Rajeev De Mello, who is head of Asian fixed income at Schroders, said Rajan (pictured) has worked hard to create a framework for future growth since his appointment in September 2013.
Speaking at a roundtable event in London, De Mello said Rajan’s work had been particularly effective with regards to inflation in India.
‘A lot of the new policies under Narendra Modi are important but some of the biggest changes are those enacted by Rajan when he was installed at the Reserve Bank of India, which provided a lot of major stability measures,’ he said.
‘That was what helped stabilise the country in 2013 and then we had the onset of Modi regime, which has helped as well. As bond investors we are very focused on the level of inflation, which is currently low, and that was triggered by Rajan.’

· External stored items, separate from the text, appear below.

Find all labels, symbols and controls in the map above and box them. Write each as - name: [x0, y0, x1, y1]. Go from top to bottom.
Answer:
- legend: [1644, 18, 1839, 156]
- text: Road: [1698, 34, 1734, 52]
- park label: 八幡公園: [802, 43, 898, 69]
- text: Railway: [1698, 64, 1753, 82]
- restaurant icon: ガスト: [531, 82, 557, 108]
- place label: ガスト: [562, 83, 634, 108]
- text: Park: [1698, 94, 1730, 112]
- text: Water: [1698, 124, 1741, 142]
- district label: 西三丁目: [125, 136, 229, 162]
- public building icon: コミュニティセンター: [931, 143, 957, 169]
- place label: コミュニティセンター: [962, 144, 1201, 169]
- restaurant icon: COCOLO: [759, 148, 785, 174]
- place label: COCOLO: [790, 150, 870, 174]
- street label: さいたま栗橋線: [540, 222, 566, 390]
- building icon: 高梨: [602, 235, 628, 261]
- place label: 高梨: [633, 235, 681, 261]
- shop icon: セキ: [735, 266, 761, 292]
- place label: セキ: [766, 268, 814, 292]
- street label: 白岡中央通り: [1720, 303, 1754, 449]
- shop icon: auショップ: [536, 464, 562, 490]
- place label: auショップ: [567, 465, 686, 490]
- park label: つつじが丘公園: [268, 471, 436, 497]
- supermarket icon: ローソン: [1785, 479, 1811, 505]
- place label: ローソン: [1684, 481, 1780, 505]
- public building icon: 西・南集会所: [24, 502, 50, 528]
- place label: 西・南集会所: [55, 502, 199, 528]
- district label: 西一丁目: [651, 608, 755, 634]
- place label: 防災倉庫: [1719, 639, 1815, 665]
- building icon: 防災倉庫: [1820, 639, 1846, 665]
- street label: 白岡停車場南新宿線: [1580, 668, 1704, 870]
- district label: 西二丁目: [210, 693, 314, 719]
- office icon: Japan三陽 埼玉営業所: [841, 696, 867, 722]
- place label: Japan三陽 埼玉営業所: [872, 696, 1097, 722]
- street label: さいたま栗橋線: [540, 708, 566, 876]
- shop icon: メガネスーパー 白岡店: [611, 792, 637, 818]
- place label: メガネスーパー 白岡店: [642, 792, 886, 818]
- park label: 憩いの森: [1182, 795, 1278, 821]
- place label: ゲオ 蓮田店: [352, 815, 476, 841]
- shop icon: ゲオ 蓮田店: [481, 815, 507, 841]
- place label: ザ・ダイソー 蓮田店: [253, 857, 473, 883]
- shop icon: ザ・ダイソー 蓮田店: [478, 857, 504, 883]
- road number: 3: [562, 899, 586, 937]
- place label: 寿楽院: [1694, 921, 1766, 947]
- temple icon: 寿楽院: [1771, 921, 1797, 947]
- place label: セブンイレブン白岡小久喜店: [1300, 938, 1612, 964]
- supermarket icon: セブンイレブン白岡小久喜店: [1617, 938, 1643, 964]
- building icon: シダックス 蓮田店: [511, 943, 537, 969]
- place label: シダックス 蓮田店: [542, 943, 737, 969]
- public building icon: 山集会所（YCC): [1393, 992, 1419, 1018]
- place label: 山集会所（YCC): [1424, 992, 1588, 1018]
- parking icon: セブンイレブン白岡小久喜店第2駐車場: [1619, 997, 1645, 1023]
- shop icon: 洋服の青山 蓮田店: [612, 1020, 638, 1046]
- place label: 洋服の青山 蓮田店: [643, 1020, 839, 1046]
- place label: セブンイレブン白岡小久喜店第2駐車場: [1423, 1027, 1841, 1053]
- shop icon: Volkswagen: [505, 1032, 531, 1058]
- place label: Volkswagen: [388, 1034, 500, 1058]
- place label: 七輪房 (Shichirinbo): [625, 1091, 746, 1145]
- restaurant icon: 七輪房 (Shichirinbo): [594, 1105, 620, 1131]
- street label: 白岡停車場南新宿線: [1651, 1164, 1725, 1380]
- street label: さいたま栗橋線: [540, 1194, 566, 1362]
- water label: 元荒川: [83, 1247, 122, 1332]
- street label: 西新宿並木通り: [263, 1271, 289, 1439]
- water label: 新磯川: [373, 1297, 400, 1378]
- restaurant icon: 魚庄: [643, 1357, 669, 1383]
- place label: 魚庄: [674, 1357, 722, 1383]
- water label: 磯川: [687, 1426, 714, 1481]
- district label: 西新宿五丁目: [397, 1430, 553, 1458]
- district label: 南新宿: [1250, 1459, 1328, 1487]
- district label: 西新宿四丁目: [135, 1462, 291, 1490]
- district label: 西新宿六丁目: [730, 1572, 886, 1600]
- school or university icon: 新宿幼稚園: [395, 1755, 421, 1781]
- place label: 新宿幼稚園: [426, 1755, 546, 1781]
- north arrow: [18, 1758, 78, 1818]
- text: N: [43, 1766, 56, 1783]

Rajan introduced an inflation target shortly after assuming office and has cut the CPI inflation rate from 11% in late 2013 to 5.5% one year into his tenure. This marked a five-year low for the country, which has since dropped further to 5.17%.
Furthermore, India, like Indonesia, had used the fall in the oil price to reduce the use of fuel subsidies in the country, which De Mello praised as effective timing.
When asked whether Rajan had done enough to allow India to shed its ‘fragile five’ tag, De Mello said: ‘Rajan came in just after the so-called Taper Tantrum and really took measures to improve stability and protect the currency.
‘The currency weakened last week after a strong performance but still has attractive parts to it. Part of the measures were aided by oil coming down and if positivity in general is there for global equities, this will feed through to India.
‘One change we have witnessed is a lot of people were going long India and short China. China has recovered a bit, especially after a strong rally in April, and people are now starting to take off this trade but we remain positive.’
De Mello, who is a named manager across five Asia and emerging market bond funds, said he is currently overweight or long local currency Indian bonds in his portfolios.
He said the market also has room to grow from a relatively low point, which is between Korea and Spain in terms of depth of market, but currently has an average yield of 7.8%. Government bonds have an average rating of BBB- at present.